The greatest health risks in the 21st century include climate change, air pollution, noncommunicable diseases (NCDs), and antibiotic resistance. These threats are changing the landscape of global health and pose a major challenge to health systems around the world.
1. Climate Change
The world is warming faster than at any time in history due to the greenhouse gases that we are releasing into the atmosphere. This extra heat is making the world’s climate system shift, changing weather patterns and disrupting the usual balance of nature.
Scientists say we need to keep global temperatures below 1.5C to avoid catastrophic impacts on our planet and its people. But we can’t do that without your help.
A key way you can take action is to make sure your government is doing what it can to reduce carbon emissions. That could mean urging your representatives to enact new laws that limit carbon pollution and require polluters to pay for the carbon they produce.
You can also offset your own emissions through a reputable green project. This way, you’re not only reducing your own contribution to the problem, but you’re also helping others do the same. For example, the UN Climate Convention has a portfolio of dozens of projects around the world.
2. Air Pollution
Air pollution is the contamination of the air, either indoors or outdoors, with gases, fine particles, or liquid droplets that harm the health of humans, animals, and plants. The most common sources are power plants, industrial facilities, motor vehicles, and forest fires.
The most common health risks associated with air pollution are short-term respiratory infections, asthma, and chronic obstructive pulmonary disease (COPD). It also causes heart disease and lung cancer.
Reducing pollution at its source can have a significant impact on people’s health, and is highly cost-effective. Reductions in pollution decrease respiratory symptoms, school absenteeism, clinic visits, hospitalizations, and premature births.
A wide range of air pollutants, including PM2.5, ozone, and carbon monoxide, are known to cause adverse effects on human health. These chemicals are produced by the combustion of fossil fuels, particularly coal, and many other processes, including iron and steel production, chemical manufacturing, and energy generation.
3. Noncommunicable Diseases (NCDs)
NCDs (non-communicable diseases) are a collection of chronic conditions, generally slow-progressing and long-lasting, that may be the result of genetic, physiological or behavioral factors. The most common NCDs include cardiovascular diseases, cancer, diabetes and chronic respiratory diseases.
According to WHO, these non-communicable diseases account for three-quarters of the global deaths. These diseases kill 41 million people a year, with 86% of premature deaths coming from low- and middle-income countries.
These diseases are primarily a result of tobacco use, physical inactivity and unhealthy diets. These behaviors are often a precursor to developing NCDs, particularly in young children and adolescents.
WHO identifies prevention as a top priority.
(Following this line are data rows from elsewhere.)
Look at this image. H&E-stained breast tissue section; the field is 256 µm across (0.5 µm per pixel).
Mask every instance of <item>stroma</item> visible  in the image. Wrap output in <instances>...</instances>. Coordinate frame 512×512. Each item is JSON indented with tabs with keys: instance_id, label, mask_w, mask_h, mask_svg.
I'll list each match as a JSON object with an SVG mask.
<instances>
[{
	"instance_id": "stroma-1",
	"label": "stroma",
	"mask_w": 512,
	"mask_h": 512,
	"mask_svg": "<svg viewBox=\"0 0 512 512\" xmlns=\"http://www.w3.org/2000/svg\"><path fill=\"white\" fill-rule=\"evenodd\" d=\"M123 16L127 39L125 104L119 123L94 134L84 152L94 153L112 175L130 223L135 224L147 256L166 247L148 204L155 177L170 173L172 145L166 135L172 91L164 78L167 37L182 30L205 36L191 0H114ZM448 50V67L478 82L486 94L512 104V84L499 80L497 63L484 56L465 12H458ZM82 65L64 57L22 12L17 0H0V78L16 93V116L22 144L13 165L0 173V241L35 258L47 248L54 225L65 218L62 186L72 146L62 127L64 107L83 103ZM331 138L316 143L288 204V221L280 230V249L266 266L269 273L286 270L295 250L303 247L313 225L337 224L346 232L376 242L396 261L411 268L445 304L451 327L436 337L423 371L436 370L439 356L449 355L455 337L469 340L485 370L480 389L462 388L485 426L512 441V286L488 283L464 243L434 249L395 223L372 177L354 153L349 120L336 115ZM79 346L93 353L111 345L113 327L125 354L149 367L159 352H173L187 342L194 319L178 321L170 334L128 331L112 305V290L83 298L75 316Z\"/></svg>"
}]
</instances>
The report outlines an ambitious goal to reduce the risk of death from any of the four main NCDs between 30 and 70 years by one-third by 2030. It calls for increased investments in prevention and treatment, which could generate net economic benefits of $2.7 trillion by 2030.
4. Antibiotic Resistance
Antibiotics are medications used to prevent and treat infections caused by bacteria. They are important medicines that have helped to improve health and reduce illness and death from conditions such as pneumonia and tuberculosis.
However, over time some bacteria can become resistant to these drugs. These bacteria are able to grow and spread more easily than others, making them harder to kill with antibiotics.
Resistance is a serious public health problem that has global consequences. It is becoming harder to treat many infections, and if left untreated they can lead to longer hospital stays, higher medical costs, and increased mortality.
Bacteria can become resistant to antibiotics through a mutation in their DNA or by acquiring genes for antibiotic resistance from other bacteria. This is known as horizontal gene transfer. Other factors that can increase the rate of resistance include excessive use of antibiotics, inappropriate waste disposal and poor personal hygiene. These practices can be changed through vaccination, hand washing and other measures.